Of course, market urbanism is not a movement on the scale of New Urbanism.  There is a market urbanist blog (marketurbanism.com), and a few websites and Facebook groups.  Just as new urbanists were influenced by Jane Jacobs, market urbanists have been influenced by academic heavyweights such as David Schleicher of Yale Law and Harvard’s Edward Glaeser.  Just as new urbanists are close to the more political smart growth movement, market urbanists are close to the YIMBY (Yes In My Back Yard) pro-housing movement, a movement that is currently most vocal in San Francisco, but which I hope will spread to other high-cost cities.

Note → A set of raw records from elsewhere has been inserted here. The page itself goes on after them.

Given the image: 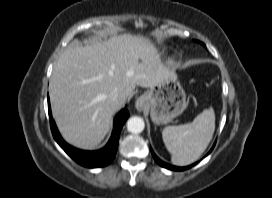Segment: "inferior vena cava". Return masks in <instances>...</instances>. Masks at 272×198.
Returning a JSON list of instances; mask_svg holds the SVG:
<instances>
[{"mask_svg": "<svg viewBox=\"0 0 272 198\" xmlns=\"http://www.w3.org/2000/svg\"><path fill=\"white\" fill-rule=\"evenodd\" d=\"M109 98L114 101V102H117L120 98V94H119V91L117 89L113 90L110 95H109Z\"/></svg>", "mask_w": 272, "mask_h": 198, "instance_id": "obj_1", "label": "inferior vena cava"}]
</instances>
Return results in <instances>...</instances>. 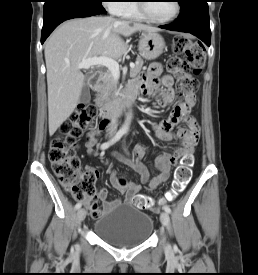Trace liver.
<instances>
[{
  "instance_id": "1",
  "label": "liver",
  "mask_w": 258,
  "mask_h": 275,
  "mask_svg": "<svg viewBox=\"0 0 258 275\" xmlns=\"http://www.w3.org/2000/svg\"><path fill=\"white\" fill-rule=\"evenodd\" d=\"M137 31L157 32L158 29L112 17L92 16L66 21L51 34L44 51L50 136L79 102L85 76L78 64L95 56L121 58L127 46L120 35L128 37Z\"/></svg>"
}]
</instances>
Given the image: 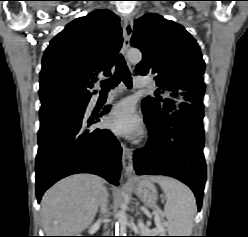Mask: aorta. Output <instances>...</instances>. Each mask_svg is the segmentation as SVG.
Segmentation results:
<instances>
[{"label":"aorta","instance_id":"aorta-1","mask_svg":"<svg viewBox=\"0 0 248 237\" xmlns=\"http://www.w3.org/2000/svg\"><path fill=\"white\" fill-rule=\"evenodd\" d=\"M127 58L129 62L132 64H137L141 61L142 59V54L139 50L137 49H132L128 52ZM126 208L127 205L125 203H122L120 206V210L118 212V221L116 223V231L119 234L124 233L127 225V214H126ZM119 236V235H118Z\"/></svg>","mask_w":248,"mask_h":237}]
</instances>
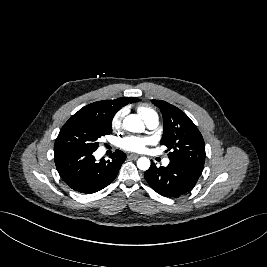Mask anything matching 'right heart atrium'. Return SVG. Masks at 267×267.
<instances>
[{"instance_id":"right-heart-atrium-1","label":"right heart atrium","mask_w":267,"mask_h":267,"mask_svg":"<svg viewBox=\"0 0 267 267\" xmlns=\"http://www.w3.org/2000/svg\"><path fill=\"white\" fill-rule=\"evenodd\" d=\"M125 114L126 109L123 108L116 112V114L113 116L111 124L114 129H119L121 127Z\"/></svg>"}]
</instances>
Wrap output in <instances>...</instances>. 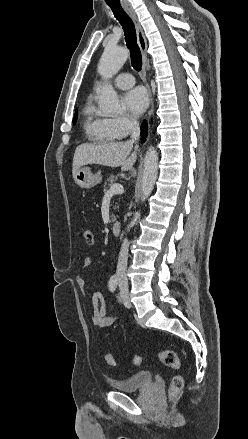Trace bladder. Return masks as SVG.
I'll return each instance as SVG.
<instances>
[{
	"instance_id": "obj_1",
	"label": "bladder",
	"mask_w": 248,
	"mask_h": 439,
	"mask_svg": "<svg viewBox=\"0 0 248 439\" xmlns=\"http://www.w3.org/2000/svg\"><path fill=\"white\" fill-rule=\"evenodd\" d=\"M153 378L149 371L133 373L123 379L112 380L111 386L120 392H135L139 389L152 385Z\"/></svg>"
}]
</instances>
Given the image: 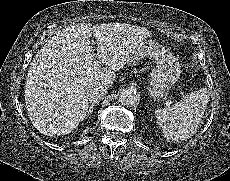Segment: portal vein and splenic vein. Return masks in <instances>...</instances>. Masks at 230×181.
Segmentation results:
<instances>
[{"label": "portal vein and splenic vein", "mask_w": 230, "mask_h": 181, "mask_svg": "<svg viewBox=\"0 0 230 181\" xmlns=\"http://www.w3.org/2000/svg\"><path fill=\"white\" fill-rule=\"evenodd\" d=\"M99 63H100V62H99L98 60H94V61H93V65H94V66H98ZM170 104H171V102H167V105H170Z\"/></svg>", "instance_id": "portal-vein-and-splenic-vein-1"}]
</instances>
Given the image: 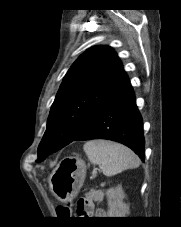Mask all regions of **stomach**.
I'll return each instance as SVG.
<instances>
[{"label": "stomach", "instance_id": "obj_1", "mask_svg": "<svg viewBox=\"0 0 181 227\" xmlns=\"http://www.w3.org/2000/svg\"><path fill=\"white\" fill-rule=\"evenodd\" d=\"M86 176V164L78 157L62 159L49 177V187L61 202L72 200L82 187Z\"/></svg>", "mask_w": 181, "mask_h": 227}]
</instances>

Market urbanists believe in two basic propositions: first, that urbanism is valuable, and second, that markets are valuable.

In support of the first proposition, market urbanists rely not just on the environmentalist and quality of life critiques of sprawl that are common in new urbanist circles, but on economic concerns.  They tend to endorse the idea (publicized heavily by Charles Marohn) that walkable urbanist neighborhoods produce more economic value per acre than sprawl, as well as the theory of “agglomeration economies”—the idea that when industries cluster in dense areas, they improve their performance by trading people and ideas.  For example, the firms in Manhattan’s Diamond District benefit from being in one district where the firms can trade ideas and customers can engage in one-stop shopping.  On such issues, market urbanists tend to agree with new urbanists, and to disagree with sprawl supporters who see walkable cities as obsolete.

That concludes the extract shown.